— ASSIGNMENT —
For this exercise, return all the data exactly as it stands.

— DATA SHOWN —
--------

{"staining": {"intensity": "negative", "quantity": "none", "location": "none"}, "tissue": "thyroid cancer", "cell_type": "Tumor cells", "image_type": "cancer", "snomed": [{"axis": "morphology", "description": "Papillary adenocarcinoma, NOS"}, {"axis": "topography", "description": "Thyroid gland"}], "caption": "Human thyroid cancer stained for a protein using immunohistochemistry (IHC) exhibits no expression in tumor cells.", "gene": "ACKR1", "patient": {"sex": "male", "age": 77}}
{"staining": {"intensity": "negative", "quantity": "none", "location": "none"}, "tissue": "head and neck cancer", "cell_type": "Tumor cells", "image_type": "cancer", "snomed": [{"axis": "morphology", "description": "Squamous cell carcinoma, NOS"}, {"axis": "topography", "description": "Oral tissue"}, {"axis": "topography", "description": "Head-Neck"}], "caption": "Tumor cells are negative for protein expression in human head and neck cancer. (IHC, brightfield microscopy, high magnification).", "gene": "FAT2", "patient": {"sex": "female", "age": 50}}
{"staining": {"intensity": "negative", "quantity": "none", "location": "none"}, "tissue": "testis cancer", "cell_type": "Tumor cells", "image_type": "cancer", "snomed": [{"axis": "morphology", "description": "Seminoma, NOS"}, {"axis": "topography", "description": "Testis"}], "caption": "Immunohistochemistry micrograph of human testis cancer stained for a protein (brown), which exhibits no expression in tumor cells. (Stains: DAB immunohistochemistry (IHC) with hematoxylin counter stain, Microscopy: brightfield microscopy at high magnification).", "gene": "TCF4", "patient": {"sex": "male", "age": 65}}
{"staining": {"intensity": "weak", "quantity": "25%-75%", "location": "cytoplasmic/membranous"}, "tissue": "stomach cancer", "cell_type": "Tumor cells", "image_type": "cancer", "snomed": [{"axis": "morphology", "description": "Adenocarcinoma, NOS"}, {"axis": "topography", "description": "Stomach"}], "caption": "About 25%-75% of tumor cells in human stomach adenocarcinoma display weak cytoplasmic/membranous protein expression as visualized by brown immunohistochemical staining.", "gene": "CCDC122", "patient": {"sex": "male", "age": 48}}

--------

— WRITTEN SOLUTION —
{"staining": {"intensity": "negative", "quantity": "none", "location": "none"}, "tissue": "thyroid cancer", "cell_type": "Tumor cells", "image_type": "cancer", "snomed": [{"axis": "morphology", "description": "Papillary adenocarcinoma, NOS"}, {"axis": "topography", "description": "Thyroid gland"}], "caption": "Human thyroid cancer stained for a protein using immunohistochemistry (IHC) exhibits no expression in tumor cells.", "gene": "ACKR1", "patient": {"sex": "male", "age": 77}}
{"staining": {"intensity": "negative", "quantity": "none", "location": "none"}, "tissue": "head and neck cancer", "cell_type": "Tumor cells", "image_type": "cancer", "snomed": [{"axis": "morphology", "description": "Squamous cell carcinoma, NOS"}, {"axis": "topography", "description": "Oral tissue"}, {"axis": "topography", "description": "Head-Neck"}], "caption": "Tumor cells are negative for protein expression in human head and neck cancer. (IHC, brightfield microscopy, high magnification).", "gene": "FAT2", "patient": {"sex": "female", "age": 50}}
{"staining": {"intensity": "negative", "quantity": "none", "location": "none"}, "tissue": "testis cancer", "cell_type": "Tumor cells", "image_type": "cancer", "snomed": [{"axis": "morphology", "description": "Seminoma, NOS"}, {"axis": "topography", "description": "Testis"}], "caption": "Immunohistochemistry micrograph of human testis cancer stained for a protein (brown), which exhibits no expression in tumor cells. (Stains: DAB immunohistochemistry (IHC) with hematoxylin counter stain, Microscopy: brightfield microscopy at high magnification).", "gene": "TCF4", "patient": {"sex": "male", "age": 65}}
{"staining": {"intensity": "weak", "quantity": "25%-75%", "location": "cytoplasmic/membranous"}, "tissue": "stomach cancer", "cell_type": "Tumor cells", "image_type": "cancer", "snomed": [{"axis": "morphology", "description": "Adenocarcinoma, NOS"}, {"axis": "topography", "description": "Stomach"}], "caption": "About 25%-75% of tumor cells in human stomach adenocarcinoma display weak cytoplasmic/membranous protein expression as visualized by brown immunohistochemical staining.", "gene": "CCDC122", "patient": {"sex": "male", "age": 48}}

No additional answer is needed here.